══ Jeu de données ══

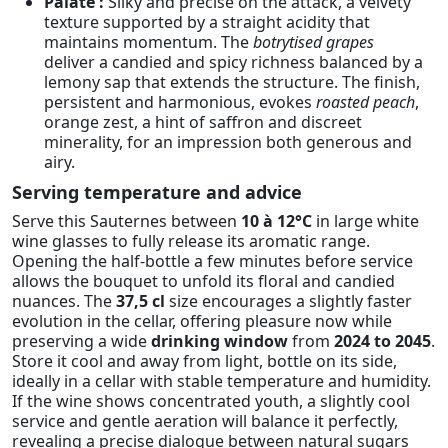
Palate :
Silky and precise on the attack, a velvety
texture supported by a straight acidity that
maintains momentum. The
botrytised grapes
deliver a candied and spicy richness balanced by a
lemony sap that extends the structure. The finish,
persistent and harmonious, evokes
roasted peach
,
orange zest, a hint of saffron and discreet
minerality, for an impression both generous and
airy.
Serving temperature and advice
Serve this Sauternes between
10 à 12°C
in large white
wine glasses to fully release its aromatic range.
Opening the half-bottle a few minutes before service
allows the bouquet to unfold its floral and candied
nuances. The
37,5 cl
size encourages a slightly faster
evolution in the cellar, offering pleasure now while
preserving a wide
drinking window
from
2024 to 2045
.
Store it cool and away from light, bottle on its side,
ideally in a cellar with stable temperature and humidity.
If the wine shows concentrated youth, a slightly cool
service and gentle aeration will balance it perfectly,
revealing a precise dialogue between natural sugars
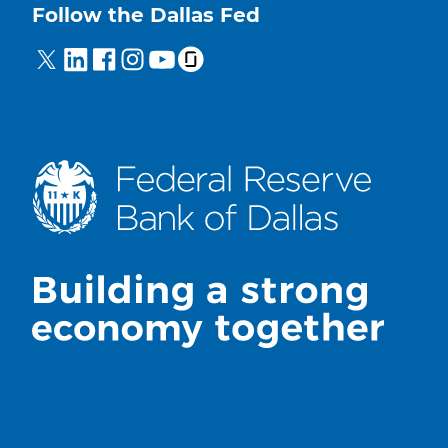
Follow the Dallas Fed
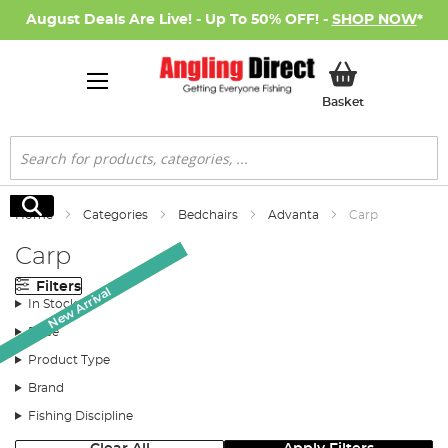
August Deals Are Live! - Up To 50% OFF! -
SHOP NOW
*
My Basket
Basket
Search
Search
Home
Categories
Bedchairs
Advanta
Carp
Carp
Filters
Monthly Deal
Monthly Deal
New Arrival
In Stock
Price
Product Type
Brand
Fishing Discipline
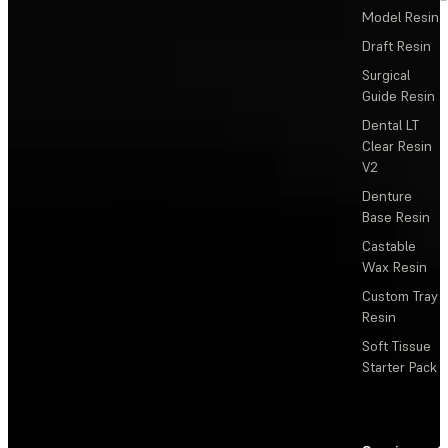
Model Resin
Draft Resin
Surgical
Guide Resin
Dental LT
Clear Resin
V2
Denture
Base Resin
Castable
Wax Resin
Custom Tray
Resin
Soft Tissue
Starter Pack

═══
══ Jeu de données ══

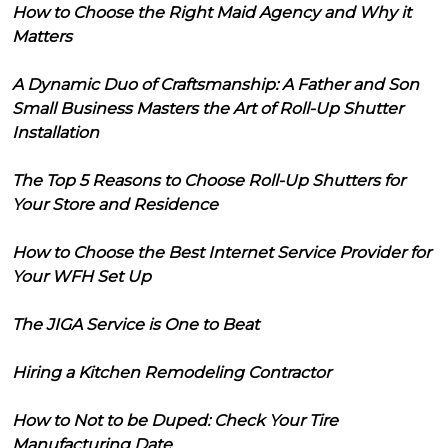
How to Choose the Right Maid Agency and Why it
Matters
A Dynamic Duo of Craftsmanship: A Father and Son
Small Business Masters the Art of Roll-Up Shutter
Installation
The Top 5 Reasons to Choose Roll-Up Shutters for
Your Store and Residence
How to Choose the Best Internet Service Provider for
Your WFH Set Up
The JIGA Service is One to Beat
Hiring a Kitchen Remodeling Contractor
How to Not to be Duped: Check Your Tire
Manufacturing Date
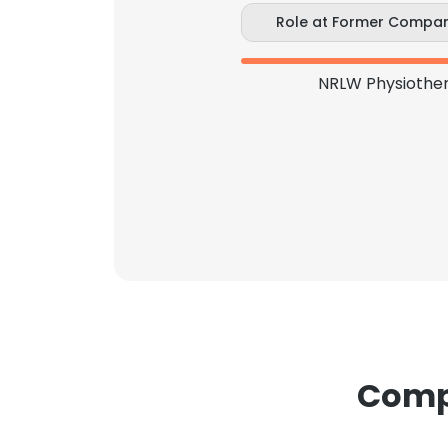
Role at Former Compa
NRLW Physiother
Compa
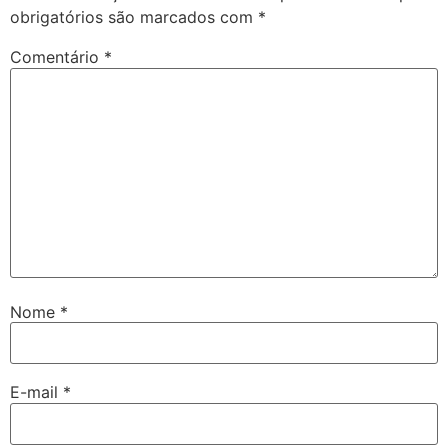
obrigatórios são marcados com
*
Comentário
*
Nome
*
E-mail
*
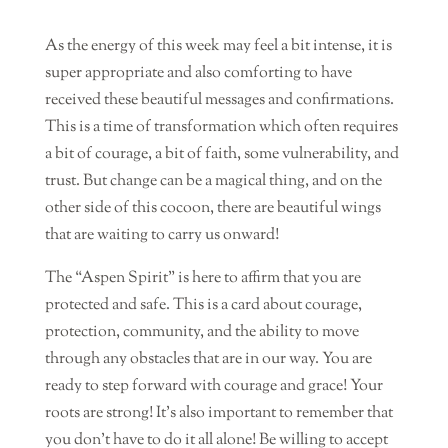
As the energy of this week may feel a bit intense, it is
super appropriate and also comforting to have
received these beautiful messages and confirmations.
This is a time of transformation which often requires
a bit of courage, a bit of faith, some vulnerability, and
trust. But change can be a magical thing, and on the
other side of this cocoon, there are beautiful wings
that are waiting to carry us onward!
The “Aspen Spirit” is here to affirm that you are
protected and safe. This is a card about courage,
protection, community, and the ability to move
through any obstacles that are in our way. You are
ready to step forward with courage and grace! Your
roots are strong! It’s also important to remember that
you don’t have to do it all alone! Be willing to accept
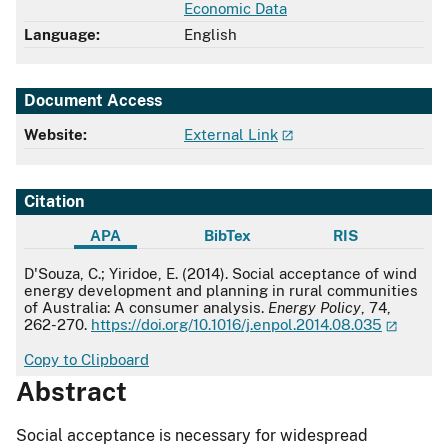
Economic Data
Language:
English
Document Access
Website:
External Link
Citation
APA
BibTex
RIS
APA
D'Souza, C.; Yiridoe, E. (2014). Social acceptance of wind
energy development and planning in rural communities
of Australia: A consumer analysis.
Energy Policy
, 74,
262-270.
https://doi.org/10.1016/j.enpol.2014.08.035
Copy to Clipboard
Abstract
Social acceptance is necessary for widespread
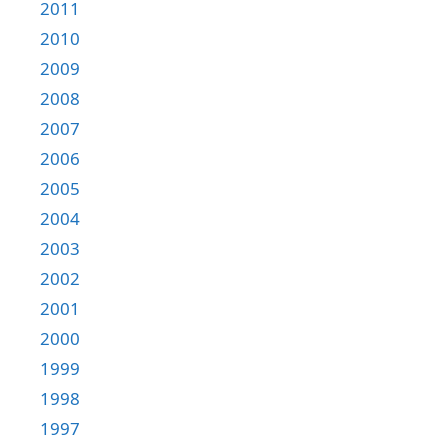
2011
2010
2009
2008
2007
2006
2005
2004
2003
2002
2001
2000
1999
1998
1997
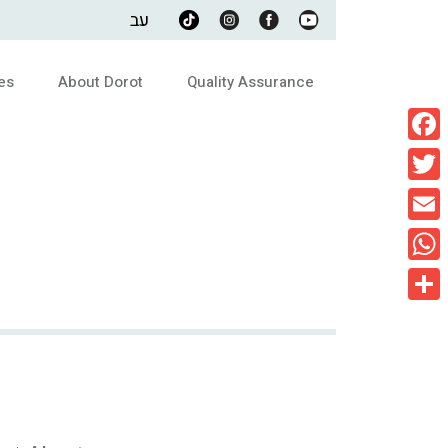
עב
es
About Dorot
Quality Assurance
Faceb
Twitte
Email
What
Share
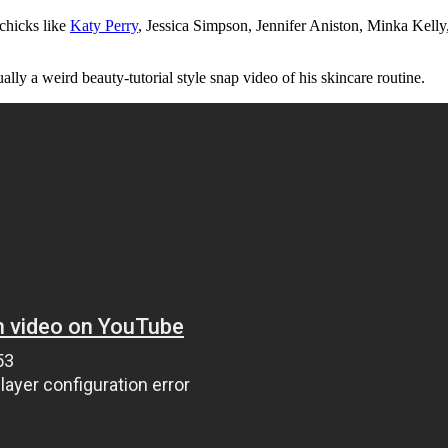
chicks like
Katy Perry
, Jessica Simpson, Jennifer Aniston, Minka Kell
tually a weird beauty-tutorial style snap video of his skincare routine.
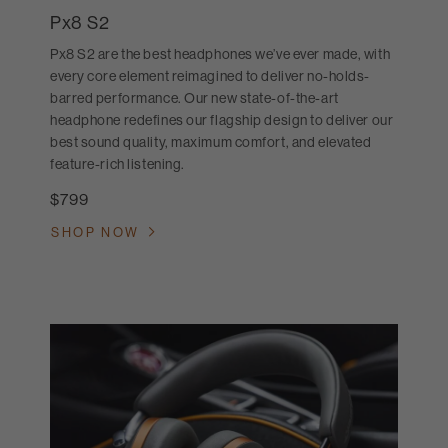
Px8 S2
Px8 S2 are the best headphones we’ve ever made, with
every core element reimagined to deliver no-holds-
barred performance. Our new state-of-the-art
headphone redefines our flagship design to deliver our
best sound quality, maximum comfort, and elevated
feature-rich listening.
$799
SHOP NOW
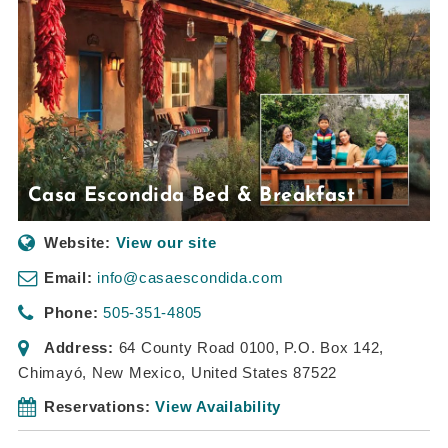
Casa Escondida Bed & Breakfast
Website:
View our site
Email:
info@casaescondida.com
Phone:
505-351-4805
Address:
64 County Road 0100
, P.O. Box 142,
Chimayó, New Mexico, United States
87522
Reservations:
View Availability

═══

**Objectif:** Extrayez des données toutes les lignes où figure le mot « acceptance ».

**Résultat obtenu:**
D'Souza, C.; Yiridoe, E. (2014). Social acceptance of wind
Social acceptance is necessary for widespread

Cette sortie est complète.